The important targets of 1,25(OH)2-D3 are the intestinal epithelium and bone, where the hormone acts to increase intestinal calcium and phosphate absorption, increase osteoclastic recruitment and bone resorption, and modulate an increase in osteoblastic bone formation.7 Although hypercalcaemia has long been recognized as a complication of sarcoidosis, the presence of hypercalciuria is three times more common, occurring in approximately 40–50% of patients with sarcoidosis.7 The mechanism of hypercalciuria is multifactorial, including: (i) increased absorption of calcium with a high urinary calcium/creatinine ratio, associated with elevated serum 1,25(OH)2-D3 levels; (ii) resorption associated with extensive dissemination of sarcoidosis, including bones with high serum angiotensin-converting enzyme levels—osteopenia may occur and hypercalciuria persists on a calcium-poor diet—and (iii) association with osteoclast-activating factor, a bone resorbing substance, produced by activated lymphocytes and mononuclear cells and sarcoid granulomas. Figure 1 illustrates the causes of hypercalcaemia and hypercalciuria in sarcoidosis.

Figure 1.

Causes and consequences of abnormal calcium homeostasis in sarcoidosis. PTH-rP, parathyroid hormone (PTH) related protein; TNF-α, tissue necrosis factor- α; IL-6, interleukin-6.

Figure 1.

Causes and consequences of abnormal calcium homeostasis in sarcoidosis. PTH-rP, parathyroid hormone (PTH) related protein; TNF-α, tissue necrosis factor- α; IL-6, interleukin-6.

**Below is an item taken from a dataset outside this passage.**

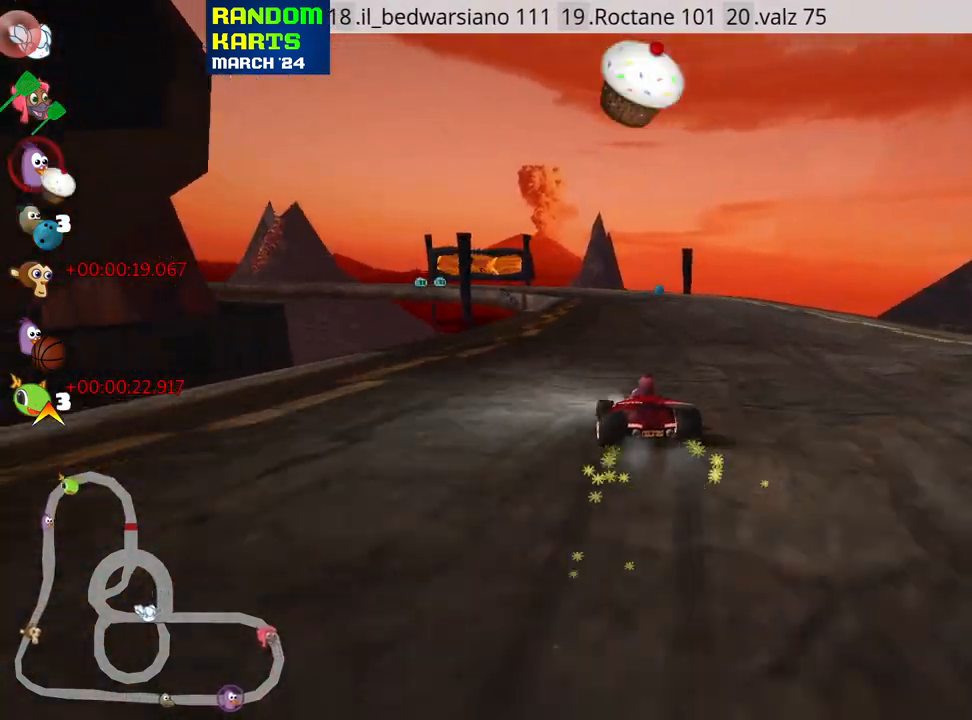
{"keys": ["left", "nitro", "right", "skid", "up"], "events": [[450, "left", "down"], [500, "nitro", "down"]]}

In patients with sarcoidosis, the production of 1,25(OH)2-D3 by granulomas is substrate-dependent. This is supported by the observation that hypercalcaemia in sarcoid patients who live in the northern hemisphere is usually more pronounced in the summer months, due to longer exposure to sunlight which increases the dermal production of vitamin D, in turn leading to increased hepatic production of 25-hydroxyvitamin D by the liver. Compared to normal subjects, the production of 1,25(OH)2-D3 in subjects with sarcoidosis is not regulated by calcium and parathyroid hormone, and may account for the characteristic finding of increased sensitivity to vitamin D in these patients.8 Of note, even though only around 50% of patients with active sarcoidosis are hypercalciuric, abnormal 1,25(OH)2-D3 metabolism has been described in some who are normocalciuric and normocalcaemic.9 Furthermore, hypercalcaemia complicating sarcoidosis most often results in suppression of parathyroid function.10 In contrast, an association with hyperparathyroidism is far less common, only having been reported in 50 cases of sarcoidosis in the past 40 years.10 Although mechanisms have been suggested to account for this combination of disorders, the frequency is so low that chance association cannot be excluded. However, in patients with clinical evidence of sarcoidosis and steroid-resistant hypercalcaemia, the diagnosis of concomitant primary hyperparathyroidism should be considered.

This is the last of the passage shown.